Нас вызывает Таймыр? | страница 108



Вертолет ушел через перевал на северо-восток. Теперь мы в лагере остались вчетвером: Наталья Ивановна, Наташа, врач Валя, ну и я. Сперва мы свернули весь наш лагерь: убрали «мужскую» палатку и после некоторого колебания (сеанс связи у нас только через два дня, а до этого мы уже наверняка будем в Косистом) повалили антенну и законсервировали радиостанцию. Все наше имущество и самое ценное — образцы — еще раз тщательно упаковали и накрыли, как тентом, «мужской» палаткой; приборы и вещи завернули в оленьи шкуры. Затем тщательно прибрали все в лагере: закопали помойку, сверху компактно уложили пустые бочки, придавив их камнями. Теперь у нас во всем лагере осталось только две палатки: кают-компания и «женская» (в ней, если не придет вертолет, придется нынче ночевать и мне), а в них — самый необходимый минимум вещей и предметов.

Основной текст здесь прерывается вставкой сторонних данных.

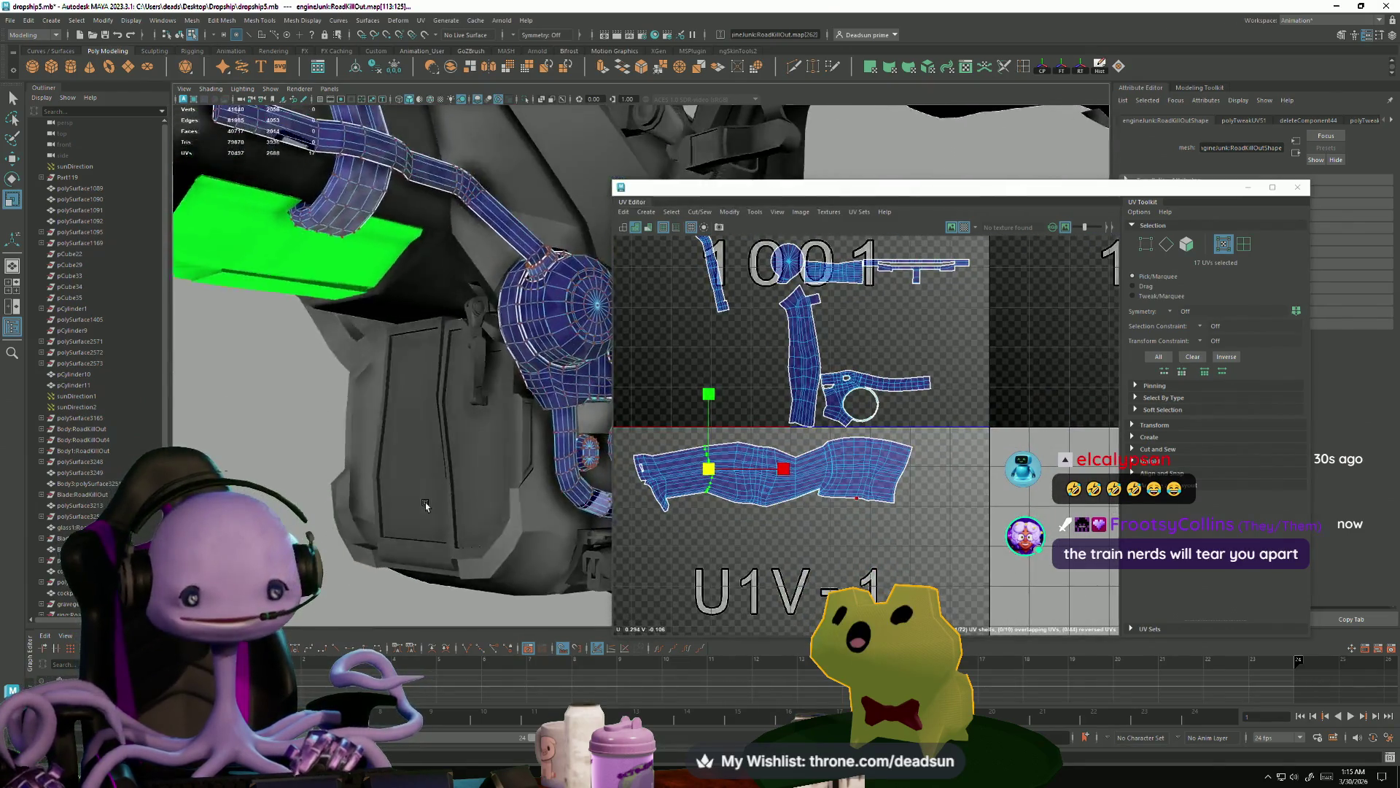
alt+drag(429, 533, 576, 549)
- Grow the selection to the whole strip shell, move it further down-right, then return to Object Mode
key(ctrl+u)
alt+middle_drag(734, 455, 838, 536)
drag(790, 483, 873, 580)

Но вот все дела переделаны (изжарена картошка и испечены пирожки с печенкой), больше делать нечего. Сидим и ждем. А погода стала еще гаже: с неба сыплется дождь со снегом, облака спустились так низко, что кажется, подпрыгни и дотянешься до них рукой, и в довершение неприятностей из распадков полезла густая мерзкая мгла. Очень тревожно на душе.

В двенадцатом часу ночи, в глубоких сумерках, когда стало совершенно очевидно, что вертолет нынче на Тулай-Киряку не вернется, улеглись спать (Вале достался Люсин спальный мешок).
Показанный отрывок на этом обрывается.